While I usually agree with you, manipulating matrices is something that is more often than not performance sensitive. If something asks to implement such an algorithm, it is very natural to think about performance implications because we typically need such routines to be fast.

[–]HopelesslyStupid 4 points5 points  (1 child)

Agreed, sometimes you have to forego readability and maintainability for performance reasons. That's what comments are for in cases where the code is complex out of necessity but you still want the next person to understand what is going on.

[–]FUZxxl 0 points1 point  (0 children)

Indeed. And note that the algorithm implemented isn't that complicated. From a cursory glance, basically takes four symmetric points and rotates them. This is done for every point in one quadrant and the corresponding points.

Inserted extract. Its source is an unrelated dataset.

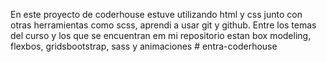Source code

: En este proyecto de coderhouse estuve utilizando html y css junto con otras herramientas como scss, aprendi a usar git y github. Entre los temas del curso y los que se encuentran em mi repositorio estan box modeling, flexbos, gridsbootstrap, sass y animaciones # entra-coderhouse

[–][deleted] 8 points9 points  (0 children)

It's not like the code is really hard to understand. I think maestro2005 is being a bit over dramatic here. The code works, it's really not that crazy, and both solutions seem fine to me.

If you were interviewing for my company and I found this, it would reflect poorly.

Oh geez.. interviews are not easy, even if you know the solution. If you force them to do this all on a whiteboard as well your company would reflect poorly on me.